В столовой появление Евы вызвало шок – уже все знают! – первой встала Руфина, швырнув на стол салфетку, за ней – Рика и Виктория Львовна с сестрой, которая чуть замешкалась, глаза Илоны были заплаканы, последним нехотя встал Нинель. Но, гримасничая, взял с собой тарелку с ростбифом. Он шел и ел на ходу. За столом остался только Юний Ильич.
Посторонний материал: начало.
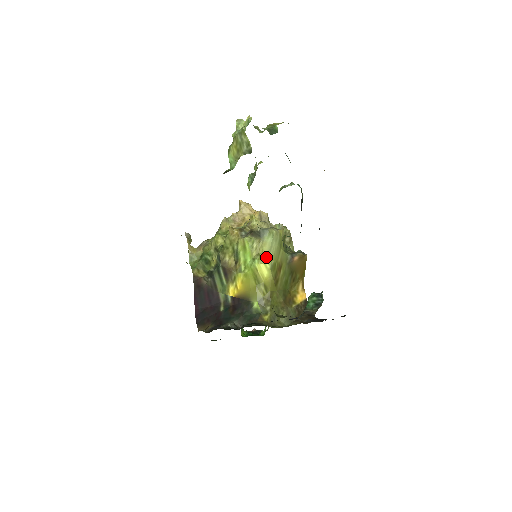
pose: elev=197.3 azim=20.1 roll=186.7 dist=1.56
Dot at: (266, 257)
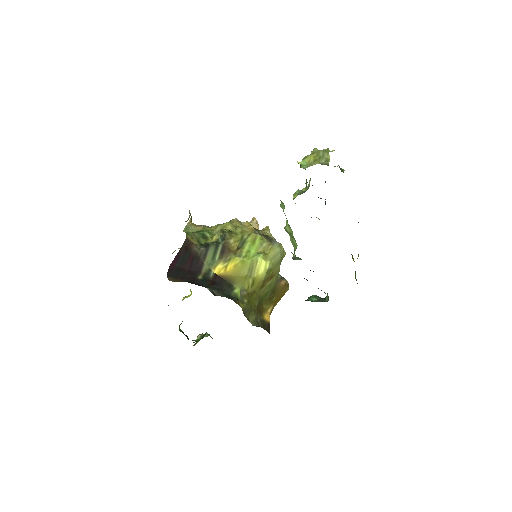
Dot at: (270, 258)
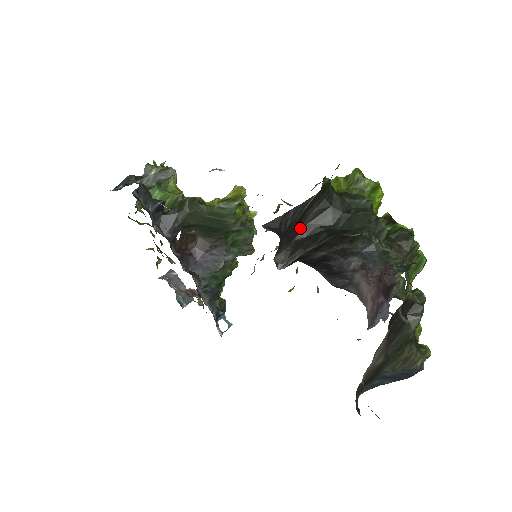
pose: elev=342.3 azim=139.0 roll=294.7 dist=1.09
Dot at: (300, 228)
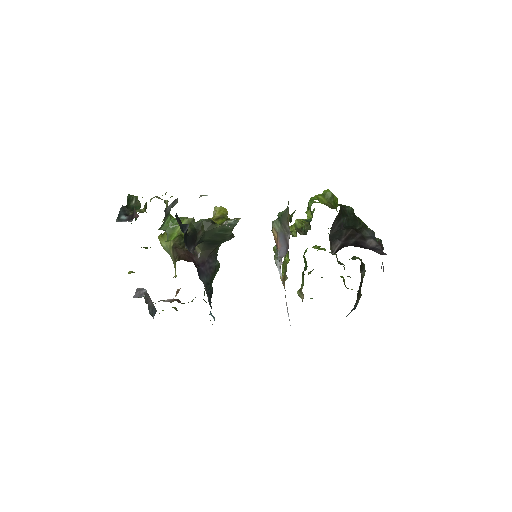
Dot at: (331, 228)
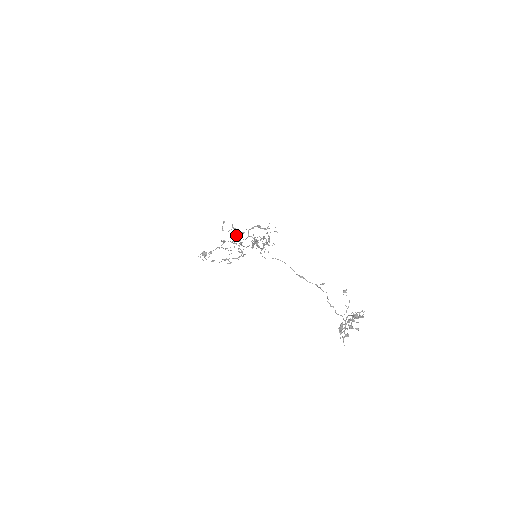
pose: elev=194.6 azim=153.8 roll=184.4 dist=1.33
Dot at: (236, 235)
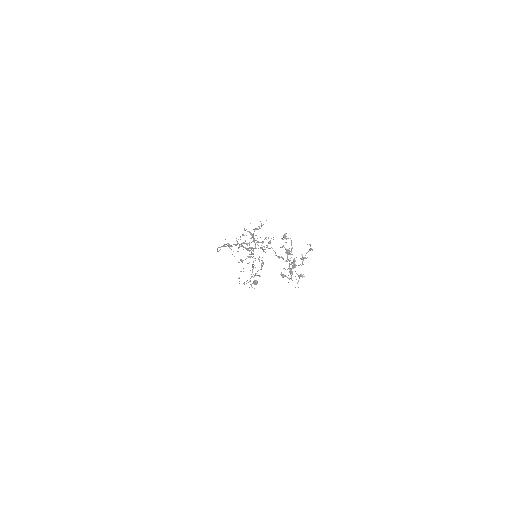
Dot at: (246, 249)
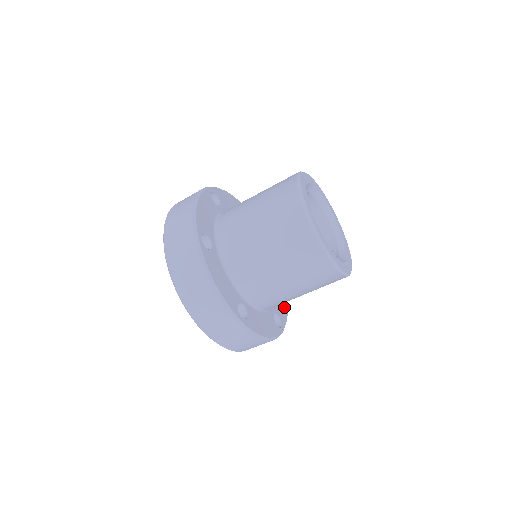
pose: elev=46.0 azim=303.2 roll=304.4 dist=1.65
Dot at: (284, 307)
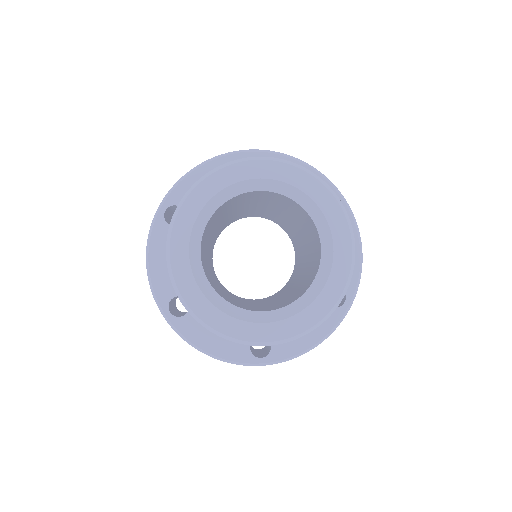
Dot at: occluded
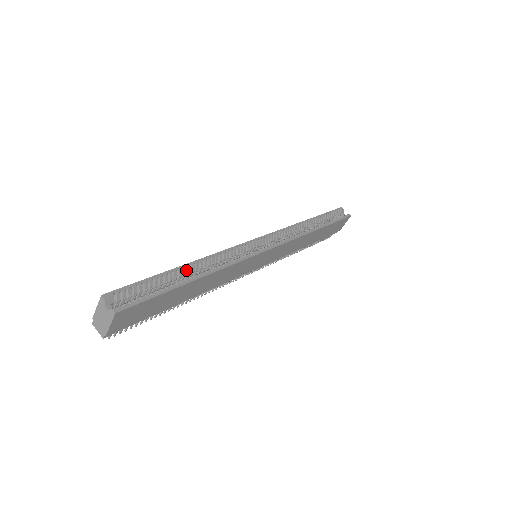
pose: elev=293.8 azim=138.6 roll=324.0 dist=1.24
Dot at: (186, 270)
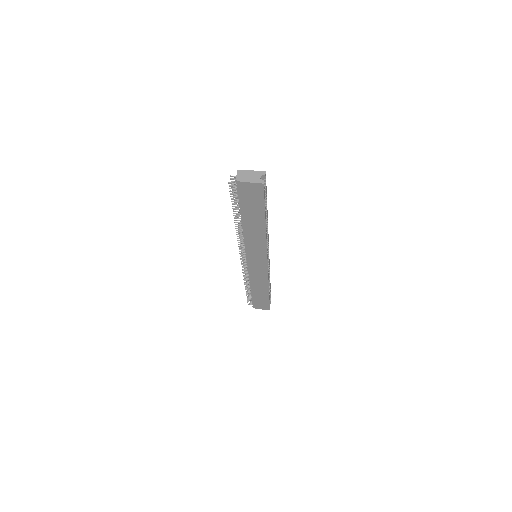
Dot at: occluded
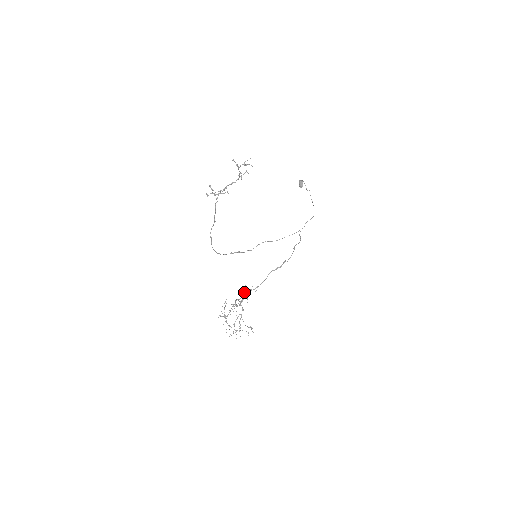
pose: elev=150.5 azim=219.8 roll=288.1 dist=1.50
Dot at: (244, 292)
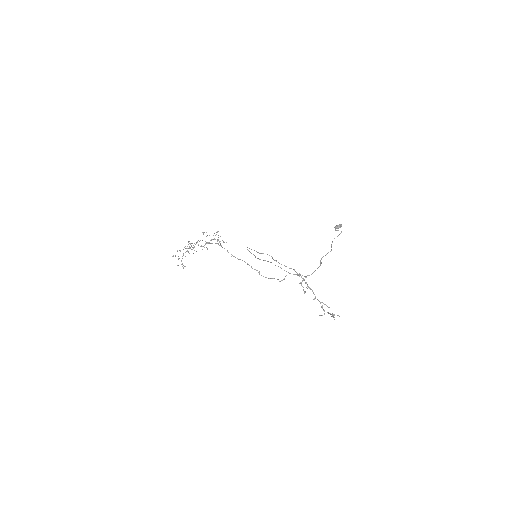
Dot at: occluded
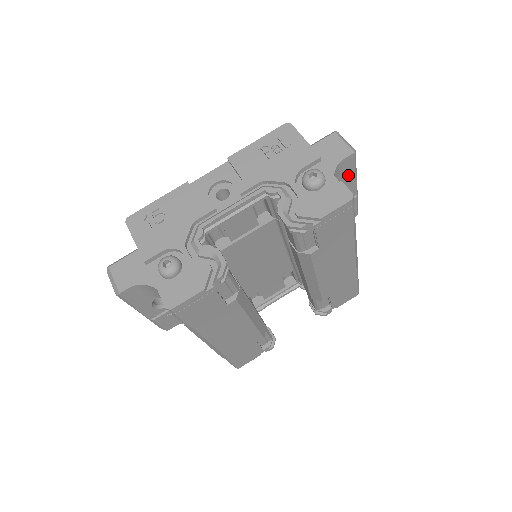
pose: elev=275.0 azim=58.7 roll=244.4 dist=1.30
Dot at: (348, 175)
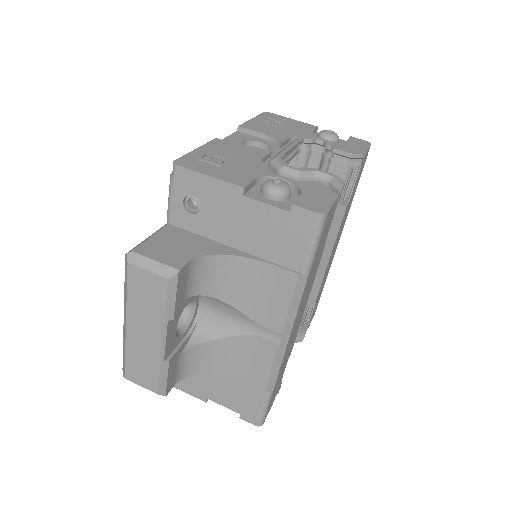
Dot at: occluded
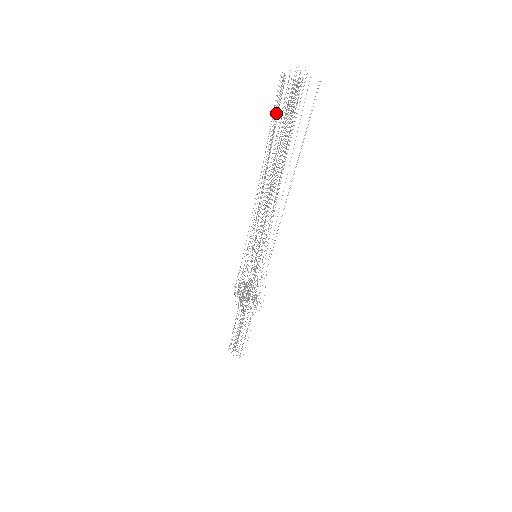
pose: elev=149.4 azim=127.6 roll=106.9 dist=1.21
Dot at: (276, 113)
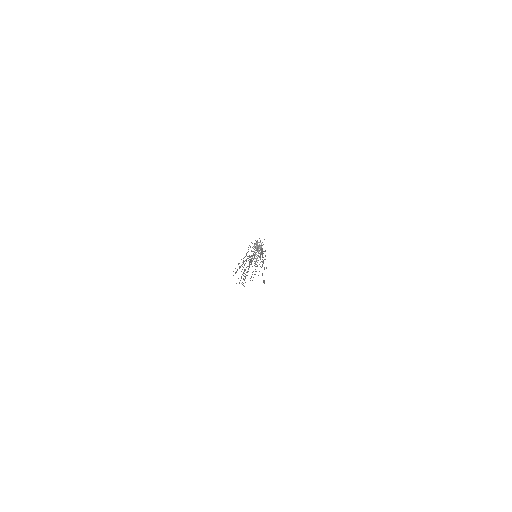
Dot at: occluded
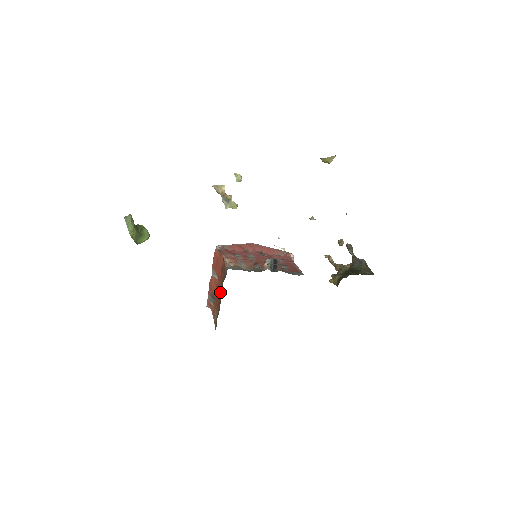
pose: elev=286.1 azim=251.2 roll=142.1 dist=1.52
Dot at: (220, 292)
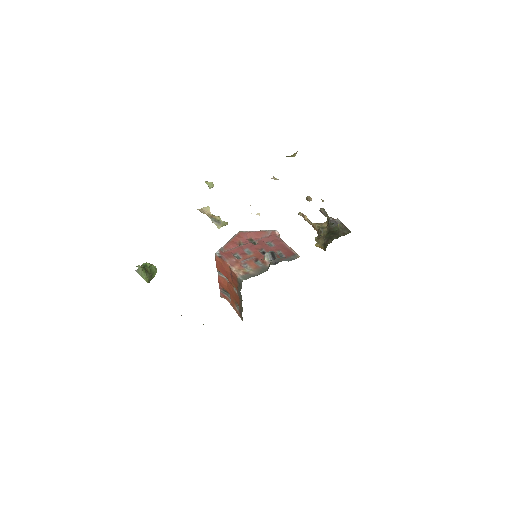
Dot at: (237, 294)
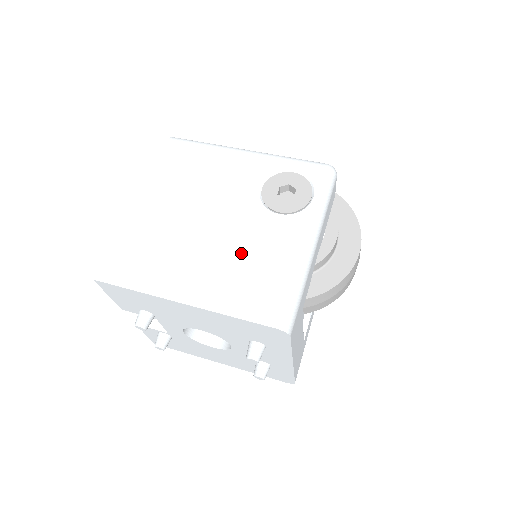
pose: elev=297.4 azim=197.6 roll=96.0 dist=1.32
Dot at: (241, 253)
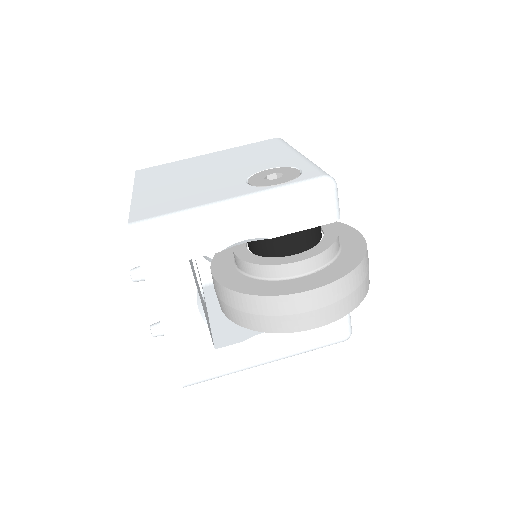
Dot at: (193, 188)
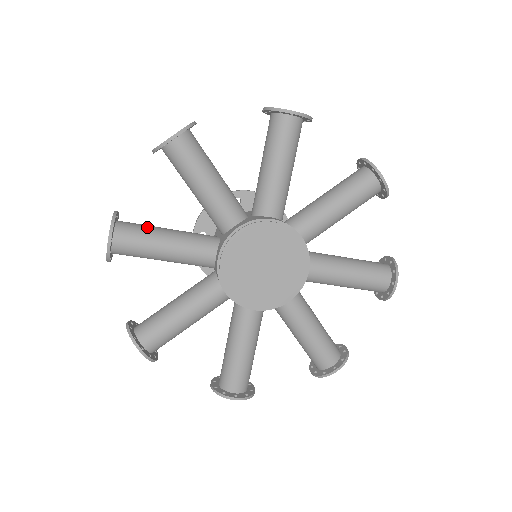
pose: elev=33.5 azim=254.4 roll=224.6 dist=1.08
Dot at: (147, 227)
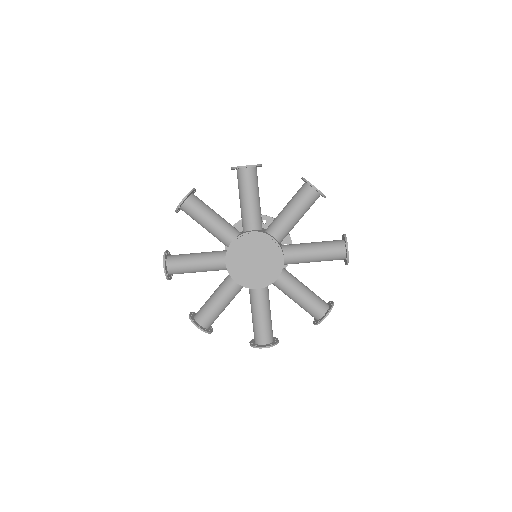
Dot at: (184, 255)
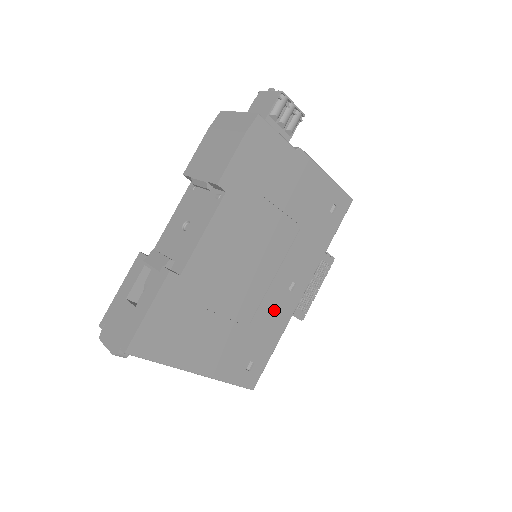
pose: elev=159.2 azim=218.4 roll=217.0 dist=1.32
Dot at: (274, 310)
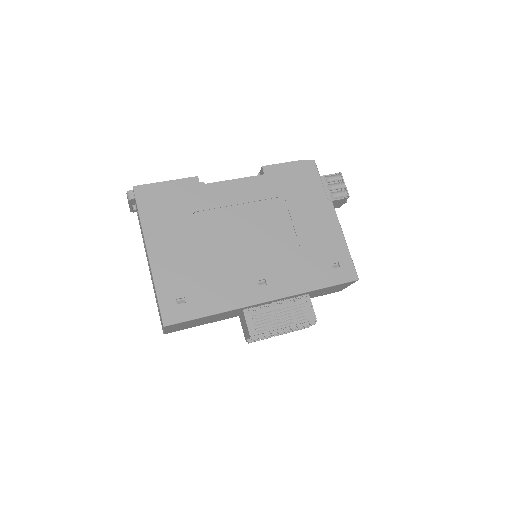
Dot at: (234, 282)
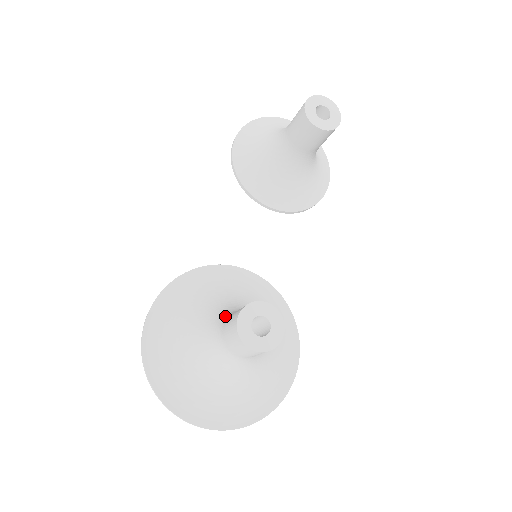
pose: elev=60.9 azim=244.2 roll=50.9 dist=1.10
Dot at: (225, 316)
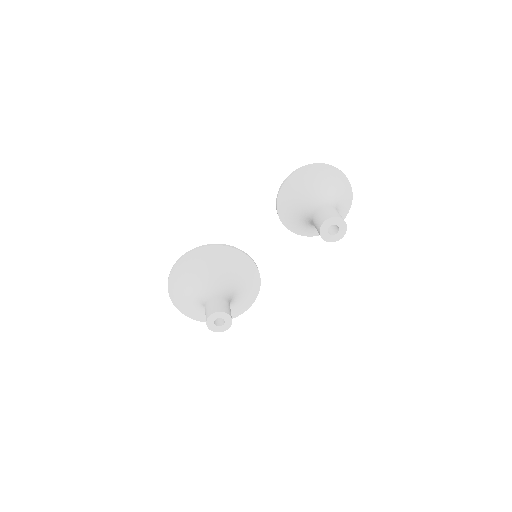
Dot at: (214, 291)
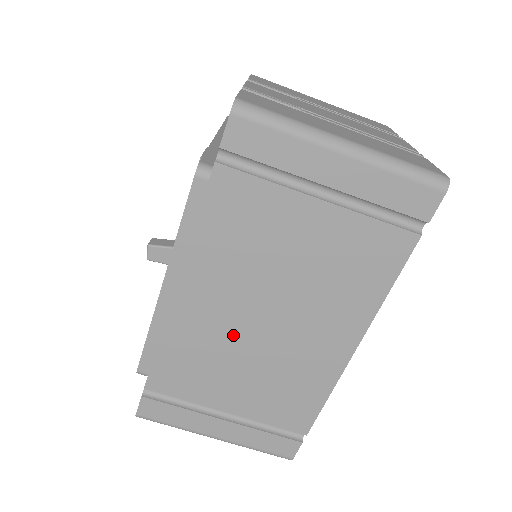
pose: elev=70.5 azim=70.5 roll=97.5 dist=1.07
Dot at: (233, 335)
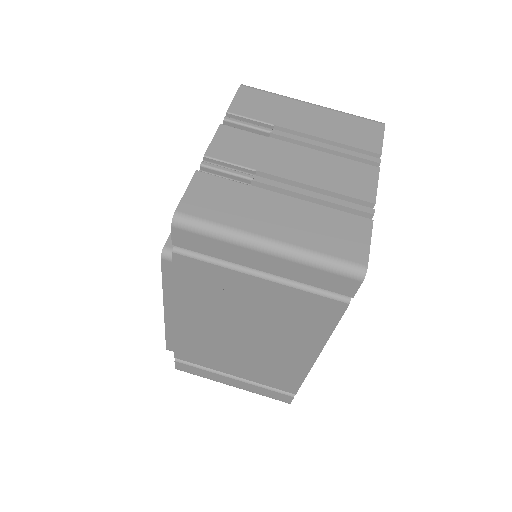
Dot at: (223, 340)
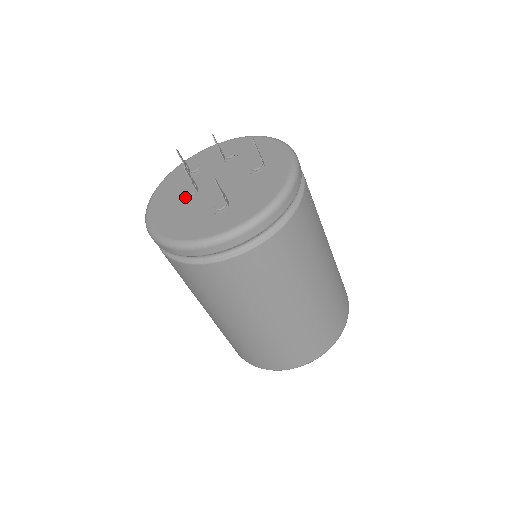
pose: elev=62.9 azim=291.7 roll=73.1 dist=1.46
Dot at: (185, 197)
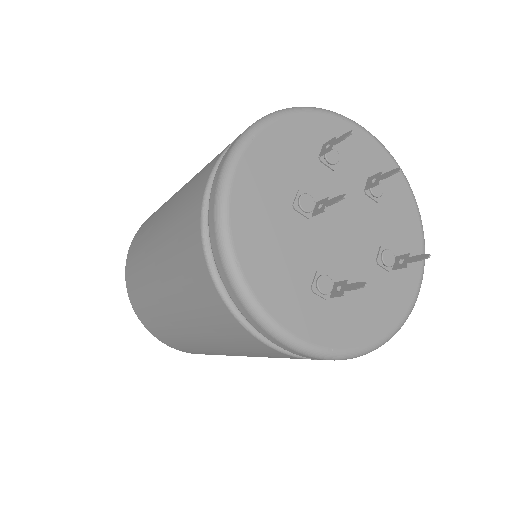
Dot at: (296, 203)
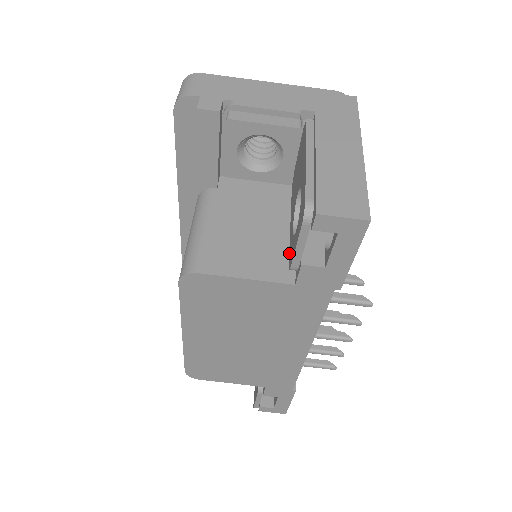
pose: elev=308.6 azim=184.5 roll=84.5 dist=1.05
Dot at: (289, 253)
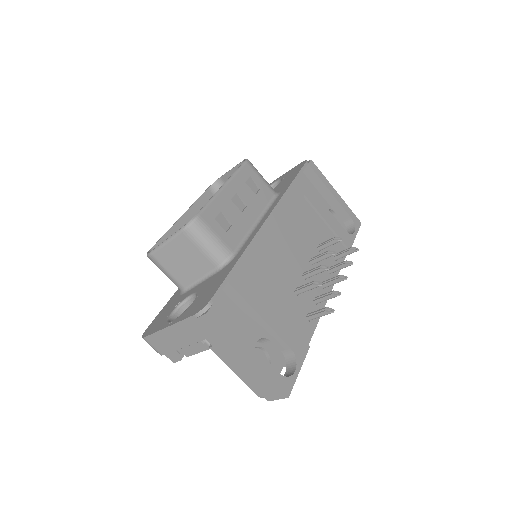
Dot at: occluded
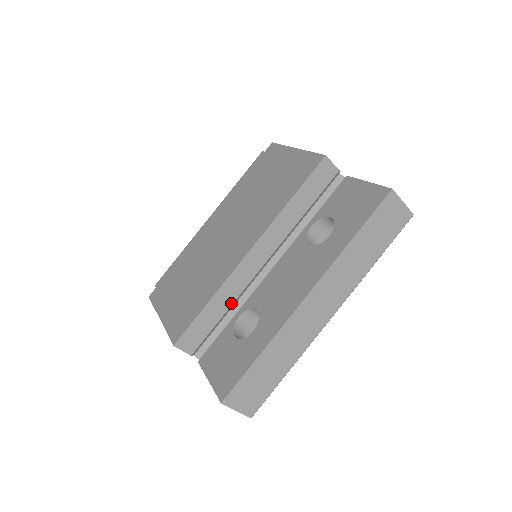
Билунов-главный ужинал только в воскресенье, потому что в будни никогда не приезжал раньше 23 часов, а в эти дни был с правительственным визитом в Польше.
Ева стояла ни жива ни мертва.
– Садись, – по-деловому кивнул Юний Ильич.
Ева подчинилась, ей было все равно.
Тут она заметила, что тарелка Юния краешком прижимает проклятую бумажку с ее почерком.
Официантка, поколебавшись, принесла Еве холодный омлет с зеленым сыром, хотя утром, читая меню на день, Ева пометила галочкой на ужин суфле.
– Скажи, – Юний Ильич ловко вертел на тарелке отбивную и кромсал мясо серебряным ножиком; раньше он никогда бы не позволил вот так разговаривать с набитым ртом. – Тебя не пытались завербовать на Западе?
– Вы в своем уме? – Ева пыталась тоже есть, чтобы говорить так же мельком, с набитым ртом, но у нее дрожали руки, и она, отложив стукающий нож с лихорадочной вилкой, взяла яблоко.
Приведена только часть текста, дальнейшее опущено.